De loin, il aperçoit la haute clôture qui l’enfermera et le séparant du monde. Inéluctablement, l’angoisse grandit à la vitesse du véhicule qui s’avance vers le lieu de sa peine. Pourtant, ce n’est pas la première fois. Il est un habitué, un vétéran, un dur. Mais pourtant, sans qu’il ne le montre, la blessure est profonde. Pour revenir si souvent, c’est qu’il doit être un récidiviste.
Récidiviste, il l’est. À chaque retour la contrition grandit. Pour qu’on le ramène si souvent ici, derrière ces grilles, c’est qu’il doit avoir fait quelque chose de mal.
Il regrette son crime, bien qu’il ne sache pas exactement en quoi il consiste. Un bon avocat l’aurait probablement sauvé en plaidant la non-responsabilité criminelle car il ne comprend pas bien les notions de bien et de mal. Mais personne ne pensera à plaider pour lui.
Il sent qu’il dérange
Au fond, bien que confusément, il sent qu’il dérange, qu’il n’est pas en phase avec le monde qui l’entoure. Il est en dépendance et fait obstacle à liberté.

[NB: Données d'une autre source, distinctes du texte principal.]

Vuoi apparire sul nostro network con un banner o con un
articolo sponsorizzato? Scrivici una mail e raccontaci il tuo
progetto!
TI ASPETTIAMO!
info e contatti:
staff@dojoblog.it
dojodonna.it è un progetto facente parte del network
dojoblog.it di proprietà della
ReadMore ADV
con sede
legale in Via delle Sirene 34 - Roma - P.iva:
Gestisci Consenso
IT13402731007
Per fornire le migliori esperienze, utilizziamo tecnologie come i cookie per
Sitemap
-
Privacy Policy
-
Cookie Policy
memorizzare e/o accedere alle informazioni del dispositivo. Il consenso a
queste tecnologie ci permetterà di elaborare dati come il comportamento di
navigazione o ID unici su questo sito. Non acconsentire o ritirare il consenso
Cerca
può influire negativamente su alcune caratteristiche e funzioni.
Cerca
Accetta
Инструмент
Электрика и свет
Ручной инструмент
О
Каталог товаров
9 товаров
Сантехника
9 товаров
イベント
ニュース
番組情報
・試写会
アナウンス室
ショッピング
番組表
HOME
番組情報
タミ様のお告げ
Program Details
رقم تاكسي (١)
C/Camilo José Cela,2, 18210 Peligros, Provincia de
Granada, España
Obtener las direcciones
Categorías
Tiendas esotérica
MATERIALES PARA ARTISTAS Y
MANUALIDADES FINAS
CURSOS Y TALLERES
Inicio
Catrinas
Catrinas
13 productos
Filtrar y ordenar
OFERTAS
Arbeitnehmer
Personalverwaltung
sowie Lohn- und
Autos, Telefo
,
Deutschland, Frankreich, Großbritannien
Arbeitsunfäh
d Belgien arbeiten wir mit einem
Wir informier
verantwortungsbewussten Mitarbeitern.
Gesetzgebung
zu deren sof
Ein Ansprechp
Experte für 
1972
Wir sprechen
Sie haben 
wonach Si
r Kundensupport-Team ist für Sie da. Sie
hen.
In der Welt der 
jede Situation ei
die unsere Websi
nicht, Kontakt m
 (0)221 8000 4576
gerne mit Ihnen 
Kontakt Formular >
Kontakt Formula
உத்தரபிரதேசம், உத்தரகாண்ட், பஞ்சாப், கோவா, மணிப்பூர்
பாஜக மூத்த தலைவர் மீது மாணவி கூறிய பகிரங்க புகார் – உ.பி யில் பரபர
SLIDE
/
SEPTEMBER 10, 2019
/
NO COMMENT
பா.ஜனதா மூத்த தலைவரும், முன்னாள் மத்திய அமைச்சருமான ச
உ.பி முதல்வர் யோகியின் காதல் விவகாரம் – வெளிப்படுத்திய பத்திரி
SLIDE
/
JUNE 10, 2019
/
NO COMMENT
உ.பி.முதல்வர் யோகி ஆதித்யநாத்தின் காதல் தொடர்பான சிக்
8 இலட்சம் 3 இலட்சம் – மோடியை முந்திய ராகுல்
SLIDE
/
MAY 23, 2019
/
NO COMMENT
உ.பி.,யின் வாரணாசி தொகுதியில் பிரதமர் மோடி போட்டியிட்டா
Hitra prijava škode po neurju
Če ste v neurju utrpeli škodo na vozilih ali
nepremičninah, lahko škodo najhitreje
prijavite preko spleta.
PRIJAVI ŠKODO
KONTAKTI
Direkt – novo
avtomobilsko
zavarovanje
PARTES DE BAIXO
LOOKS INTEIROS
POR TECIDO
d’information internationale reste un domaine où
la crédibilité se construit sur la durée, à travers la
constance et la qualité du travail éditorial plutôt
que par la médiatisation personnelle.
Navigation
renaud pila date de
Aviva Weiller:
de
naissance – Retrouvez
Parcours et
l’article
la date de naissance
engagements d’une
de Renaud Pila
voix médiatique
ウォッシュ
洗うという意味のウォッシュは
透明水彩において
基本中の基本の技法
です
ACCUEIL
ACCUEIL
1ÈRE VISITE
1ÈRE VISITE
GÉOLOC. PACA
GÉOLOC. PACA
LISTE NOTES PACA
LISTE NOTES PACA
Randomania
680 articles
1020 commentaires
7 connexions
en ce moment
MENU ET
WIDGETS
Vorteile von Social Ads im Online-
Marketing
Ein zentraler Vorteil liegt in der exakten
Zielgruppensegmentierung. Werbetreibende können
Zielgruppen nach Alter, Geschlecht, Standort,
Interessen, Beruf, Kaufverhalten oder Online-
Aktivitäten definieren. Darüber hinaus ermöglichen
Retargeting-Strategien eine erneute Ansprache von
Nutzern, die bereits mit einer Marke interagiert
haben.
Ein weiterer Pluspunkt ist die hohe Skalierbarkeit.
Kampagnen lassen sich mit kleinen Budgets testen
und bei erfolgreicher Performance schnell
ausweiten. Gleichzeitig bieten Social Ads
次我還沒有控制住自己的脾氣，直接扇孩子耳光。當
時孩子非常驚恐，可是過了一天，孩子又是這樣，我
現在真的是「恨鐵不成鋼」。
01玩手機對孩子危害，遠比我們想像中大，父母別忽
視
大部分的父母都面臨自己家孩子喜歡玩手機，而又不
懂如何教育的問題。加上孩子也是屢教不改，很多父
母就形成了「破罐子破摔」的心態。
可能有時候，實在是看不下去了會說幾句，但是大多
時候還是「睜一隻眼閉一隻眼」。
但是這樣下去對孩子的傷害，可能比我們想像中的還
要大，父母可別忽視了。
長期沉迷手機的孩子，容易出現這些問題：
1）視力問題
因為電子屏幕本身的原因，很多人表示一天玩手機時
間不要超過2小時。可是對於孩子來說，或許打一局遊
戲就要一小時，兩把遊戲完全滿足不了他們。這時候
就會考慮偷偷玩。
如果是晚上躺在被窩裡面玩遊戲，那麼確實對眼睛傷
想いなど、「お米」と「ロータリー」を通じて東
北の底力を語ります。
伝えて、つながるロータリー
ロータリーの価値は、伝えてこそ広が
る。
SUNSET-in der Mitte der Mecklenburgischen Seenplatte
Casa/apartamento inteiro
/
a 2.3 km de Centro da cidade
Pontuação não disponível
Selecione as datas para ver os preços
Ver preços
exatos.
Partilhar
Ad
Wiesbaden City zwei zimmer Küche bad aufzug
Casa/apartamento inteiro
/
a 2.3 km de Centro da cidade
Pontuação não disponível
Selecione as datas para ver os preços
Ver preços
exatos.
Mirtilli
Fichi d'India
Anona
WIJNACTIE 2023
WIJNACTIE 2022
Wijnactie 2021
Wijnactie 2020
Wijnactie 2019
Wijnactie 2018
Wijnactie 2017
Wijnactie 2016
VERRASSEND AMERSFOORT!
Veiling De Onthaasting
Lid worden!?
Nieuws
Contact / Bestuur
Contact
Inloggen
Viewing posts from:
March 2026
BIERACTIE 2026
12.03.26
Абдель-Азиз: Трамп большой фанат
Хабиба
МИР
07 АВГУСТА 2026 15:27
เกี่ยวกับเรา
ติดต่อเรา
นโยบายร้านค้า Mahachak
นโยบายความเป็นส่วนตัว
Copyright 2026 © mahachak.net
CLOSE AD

Cette femme qu’il aime de tout son cœur… Il ne voulait pas lui faire de mal… Il ne voulait pas être un boulet. Il sait qu’il lui a pourri la vie et il faut qu’il paye.
Les chefs d’accusations, bien qu’implicites, pourrait se résumer ainsi :
Le prévenu, François, a fait souffrir Marie, cette femme qu’il aime. Il lui a causé des sévices physiques, freiné son indépendance, limité son émancipation et nuit gravement à son autonomie financière.
La société a tout arrangé pour punir pareil coupable et permettre à la victime de retrouver son égalité mis à mal.
Encore ce matin, on amène le petit François, deux ans, faire son temps à la crèche.